A coluna Amplavisão, do jornalista Manoel Afonso, mostra nesta sexta-feira (22), por exemplo, que na composição do futuro Governo Temer há espaços para que o senador Waldemir Moka (PMDB) de Mato Grosso do Sul seja assentado como Ministro da Agricultura, possibilidade já cogitada, inclusive, no Governo Dilma, quando Michel Temer ainda mantinha ‘convivência pacífica’ com a presidente.
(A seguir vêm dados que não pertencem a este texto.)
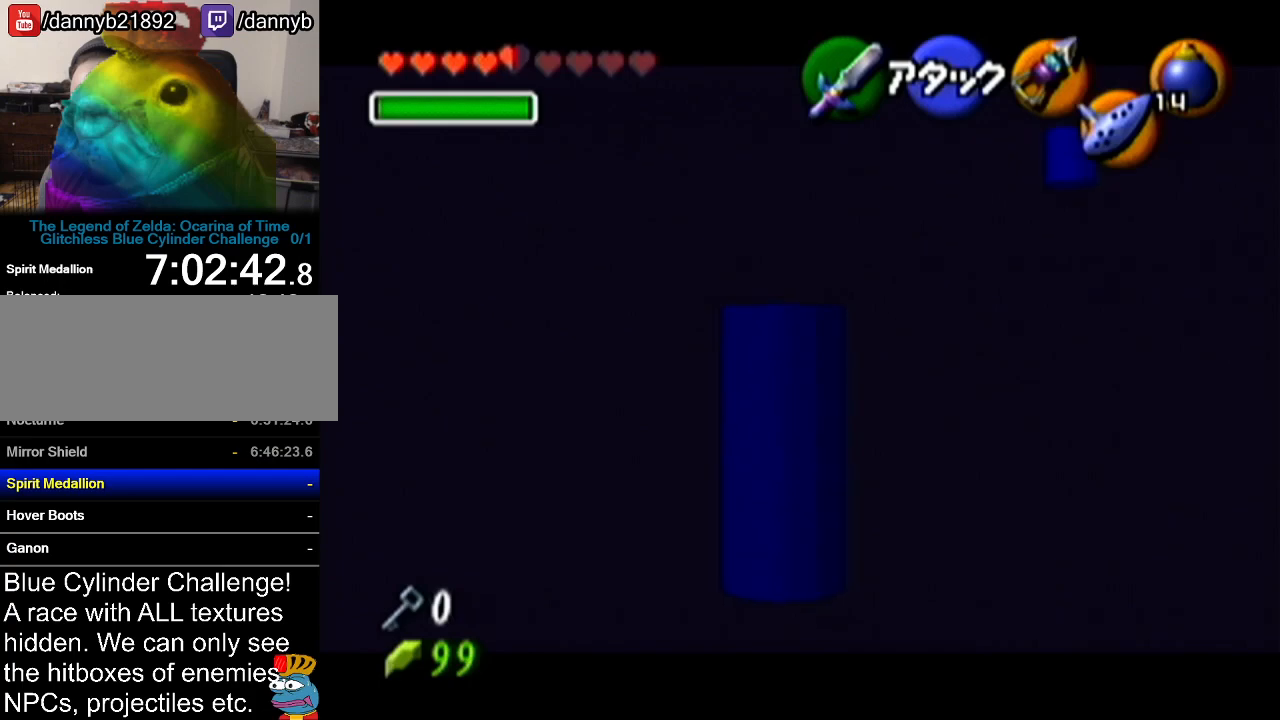
{"buttons": ["Z"], "left_stick": "up-left", "events": [[133, "left_stick", "up-left"]]}
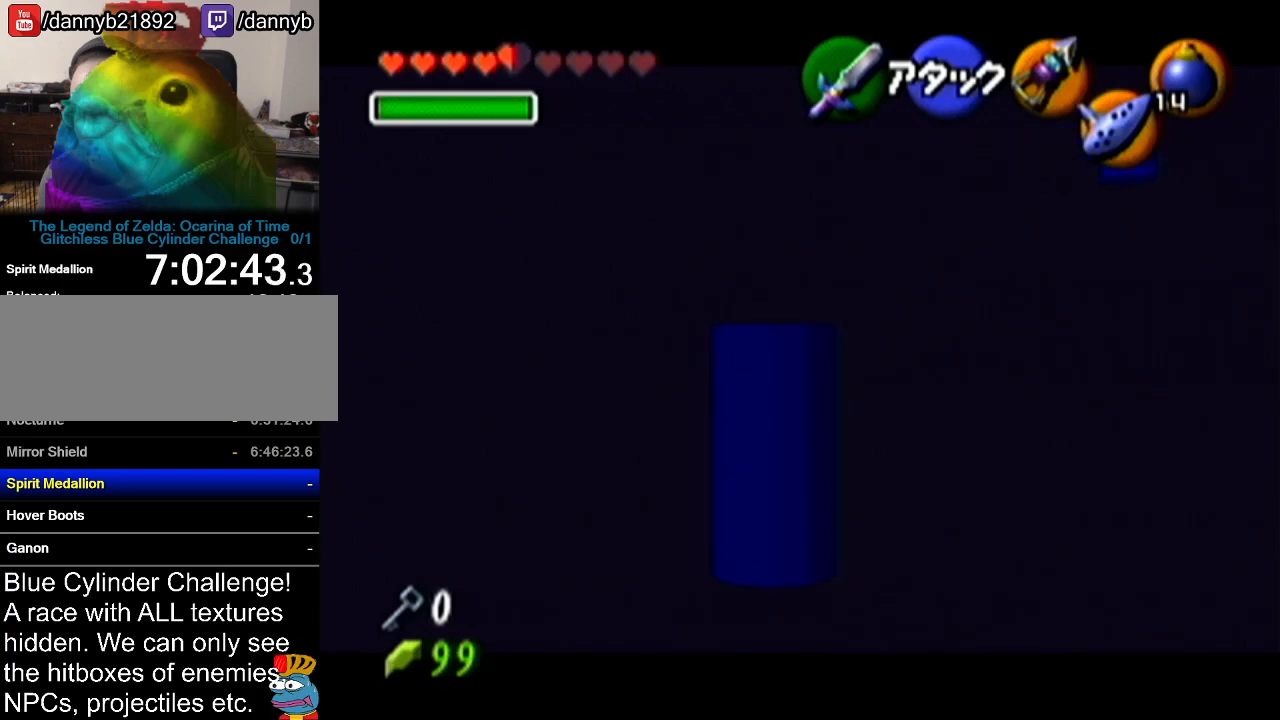
{"buttons": ["Z"], "left_stick": "left", "events": [[234, "left_stick", "left"]]}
A ida de Moka para o Ministério levaria a suplente, hoje deputada Antonieta Amorim, a assumir a vaga do Senado, possibilitando que a suplente de deputada Délia Razuk, de Dourados, venha a assumir vaga na Assembleia Legislativa, desistindo, assim, de concorrer à prefeitura douradense. Por conta dessa articulação, o PMDB teria candidato em Dourados para a disputa de prefeito, onde hoje o favorito é o novo tucano Geraldo Resende.
O deputado Renato Câmara estaria disposto, segundo escreve Manoel Afonso, a “peitar” a eleição em Dourados, município onde obteve 4.487 votos do total de 36.903 votos que o fizeram o quarto mais votado na primeira eleição que disputou para a Assembleia, em 2014. “Articulado e abençoado pela cúpula do PMDB, Renato tem pronto o discurso da renovação contra o tucano Geraldo Resende e outros. Muito interessante”, observa o colunista.